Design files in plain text
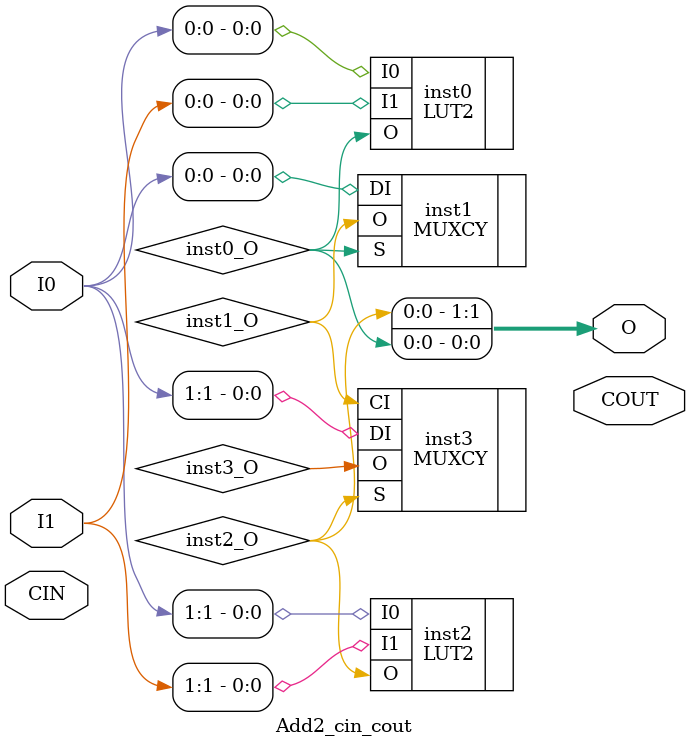
<source format=v>
module Add2_cin_cout (input [1:0] I0, input [1:0] I1, input  CIN, output [1:0] O, output  COUT);
wire  inst0_O;
wire  inst1_O;
wire  inst2_O;
wire  inst3_O;
LUT2 #(.INIT(4'h6)) inst0 (.I0(I0[0]), .I1(I1[0]), .O(inst0_O));
MUXCY inst1 (.DI(I0[0]), .S(inst0_O), .O(inst1_O));
LUT2 #(.INIT(4'h6)) inst2 (.I0(I0[1]), .I1(I1[1]), .O(inst2_O));
MUXCY inst3 (.DI(I0[1]), .CI(inst1_O), .S(inst2_O), .O(inst3_O));
assign O = {inst2_O,inst0_O};
endmodule


</source>
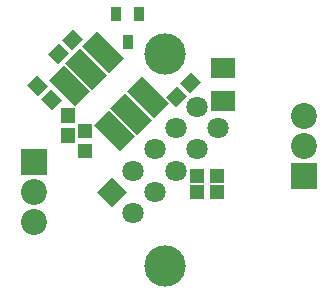
<source format=gbr>
G04 DipTrace 2.4.0.2*
%INTopMask.gbr*%
%MOIN*%
%ADD25C,0.1378*%
%ADD31C,0.0866*%
%ADD33R,0.0472X0.0512*%
%ADD35R,0.0512X0.0472*%
%ADD37R,0.0335X0.0492*%
%ADD39C,0.0712*%
%ADD41R,0.0787X0.0709*%
%FSLAX44Y44*%
G04*
G70*
G90*
G75*
G01*
%LNTopMask*%
%LPD*%
D41*
X11792Y11792D3*
Y12895D3*
G36*
X7583Y8752D2*
X8087Y9255D1*
X8590Y8752D1*
X8087Y8248D1*
X7583Y8752D1*
G37*
D39*
X8794Y8044D3*
Y9459D3*
X9501Y8752D3*
Y10166D3*
X10208Y9459D3*
Y10873D3*
X10915Y10166D3*
Y11580D3*
X11622Y10873D3*
G36*
X7972Y11488D2*
X8863Y10597D1*
X8362Y10096D1*
X7471Y10987D1*
X7972Y11488D1*
G37*
G36*
X8529Y12045D2*
X9420Y11154D1*
X8919Y10653D1*
X8028Y11544D1*
X8529Y12045D1*
G37*
G36*
X9086Y12602D2*
X9976Y11711D1*
X9475Y11210D1*
X8585Y12101D1*
X9086Y12602D1*
G37*
G36*
X6469Y12991D2*
X7360Y12101D1*
X6859Y11600D1*
X5968Y12490D1*
X6469Y12991D1*
G37*
G36*
X7026Y13548D2*
X7916Y12657D1*
X7415Y12156D1*
X6524Y13047D1*
X7026Y13548D1*
G37*
G36*
X7582Y14105D2*
X8473Y13214D1*
X7972Y12713D1*
X7081Y13604D1*
X7582Y14105D1*
G37*
D25*
X9855Y6268D3*
Y13355D3*
D37*
X8980Y14668D3*
X8232D3*
X8606Y13762D3*
D35*
X10917Y9292D3*
X11587D3*
G36*
X6278Y13007D2*
X5944Y13341D1*
X6306Y13703D1*
X6640Y13369D1*
X6278Y13007D1*
G37*
G36*
X6751Y13480D2*
X6417Y13814D1*
X6779Y14176D1*
X7113Y13842D1*
X6751Y13480D1*
G37*
G36*
X10680Y12056D2*
X10346Y12390D1*
X10708Y12752D1*
X11042Y12418D1*
X10680Y12056D1*
G37*
G36*
X10207Y11583D2*
X9873Y11917D1*
X10235Y12279D1*
X10569Y11945D1*
X10207Y11583D1*
G37*
D35*
X10917Y8730D3*
X11587D3*
D33*
X7167Y10792D3*
Y10123D3*
G36*
X6841Y11036D2*
X6368D1*
Y11548D1*
X6841D1*
Y11036D1*
G37*
G36*
Y10367D2*
X6368D1*
Y10879D1*
X6841D1*
Y10367D1*
G37*
G36*
X5256Y12306D2*
X5590Y12640D1*
X5952Y12278D1*
X5618Y11944D1*
X5256Y12306D1*
G37*
G36*
X5729Y11833D2*
X6064Y12167D1*
X6425Y11805D1*
X6091Y11471D1*
X5729Y11833D1*
G37*
G36*
X14913Y9725D2*
Y8859D1*
X14047D1*
Y9725D1*
X14913D1*
G37*
D31*
X14480Y10292D3*
Y11292D3*
G36*
X5046Y9296D2*
Y10163D1*
X5912D1*
Y9296D1*
X5046D1*
G37*
D31*
X5479Y8729D3*
Y7730D3*
M02*

</source>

=== Task ===
Copy each entry exactly as written. Pictures do not belong in the copy.

=== Task solution ===
<source format=v>
module Add2_cin_cout (input [1:0] I0, input [1:0] I1, input  CIN, output [1:0] O, output  COUT);
wire  inst0_O;
wire  inst1_O;
wire  inst2_O;
wire  inst3_O;
LUT2 #(.INIT(4'h6)) inst0 (.I0(I0[0]), .I1(I1[0]), .O(inst0_O));
MUXCY inst1 (.DI(I0[0]), .S(inst0_O), .O(inst1_O));
LUT2 #(.INIT(4'h6)) inst2 (.I0(I0[1]), .I1(I1[1]), .O(inst2_O));
MUXCY inst3 (.DI(I0[1]), .CI(inst1_O), .S(inst2_O), .O(inst3_O));
assign O = {inst2_O,inst0_O};
endmodule


</source>
<source format=gbr>
G04 DipTrace 2.4.0.2*
%INTopMask.gbr*%
%MOIN*%
%ADD25C,0.1378*%
%ADD31C,0.0866*%
%ADD33R,0.0472X0.0512*%
%ADD35R,0.0512X0.0472*%
%ADD37R,0.0335X0.0492*%
%ADD39C,0.0712*%
%ADD41R,0.0787X0.0709*%
%FSLAX44Y44*%
G04*
G70*
G90*
G75*
G01*
%LNTopMask*%
%LPD*%
D41*
X11792Y11792D3*
Y12895D3*
G36*
X7583Y8752D2*
X8087Y9255D1*
X8590Y8752D1*
X8087Y8248D1*
X7583Y8752D1*
G37*
D39*
X8794Y8044D3*
Y9459D3*
X9501Y8752D3*
Y10166D3*
X10208Y9459D3*
Y10873D3*
X10915Y10166D3*
Y11580D3*
X11622Y10873D3*
G36*
X7972Y11488D2*
X8863Y10597D1*
X8362Y10096D1*
X7471Y10987D1*
X7972Y11488D1*
G37*
G36*
X8529Y12045D2*
X9420Y11154D1*
X8919Y10653D1*
X8028Y11544D1*
X8529Y12045D1*
G37*
G36*
X9086Y12602D2*
X9976Y11711D1*
X9475Y11210D1*
X8585Y12101D1*
X9086Y12602D1*
G37*
G36*
X6469Y12991D2*
X7360Y12101D1*
X6859Y11600D1*
X5968Y12490D1*
X6469Y12991D1*
G37*
G36*
X7026Y13548D2*
X7916Y12657D1*
X7415Y12156D1*
X6524Y13047D1*
X7026Y13548D1*
G37*
G36*
X7582Y14105D2*
X8473Y13214D1*
X7972Y12713D1*
X7081Y13604D1*
X7582Y14105D1*
G37*
D25*
X9855Y6268D3*
Y13355D3*
D37*
X8980Y14668D3*
X8232D3*
X8606Y13762D3*
D35*
X10917Y9292D3*
X11587D3*
G36*
X6278Y13007D2*
X5944Y13341D1*
X6306Y13703D1*
X6640Y13369D1*
X6278Y13007D1*
G37*
G36*
X6751Y13480D2*
X6417Y13814D1*
X6779Y14176D1*
X7113Y13842D1*
X6751Y13480D1*
G37*
G36*
X10680Y12056D2*
X10346Y12390D1*
X10708Y12752D1*
X11042Y12418D1*
X10680Y12056D1*
G37*
G36*
X10207Y11583D2*
X9873Y11917D1*
X10235Y12279D1*
X10569Y11945D1*
X10207Y11583D1*
G37*
D35*
X10917Y8730D3*
X11587D3*
D33*
X7167Y10792D3*
Y10123D3*
G36*
X6841Y11036D2*
X6368D1*
Y11548D1*
X6841D1*
Y11036D1*
G37*
G36*
Y10367D2*
X6368D1*
Y10879D1*
X6841D1*
Y10367D1*
G37*
G36*
X5256Y12306D2*
X5590Y12640D1*
X5952Y12278D1*
X5618Y11944D1*
X5256Y12306D1*
G37*
G36*
X5729Y11833D2*
X6064Y12167D1*
X6425Y11805D1*
X6091Y11471D1*
X5729Y11833D1*
G37*
G36*
X14913Y9725D2*
Y8859D1*
X14047D1*
Y9725D1*
X14913D1*
G37*
D31*
X14480Y10292D3*
Y11292D3*
G36*
X5046Y9296D2*
Y10163D1*
X5912D1*
Y9296D1*
X5046D1*
G37*
D31*
X5479Y8729D3*
Y7730D3*
M02*

</source>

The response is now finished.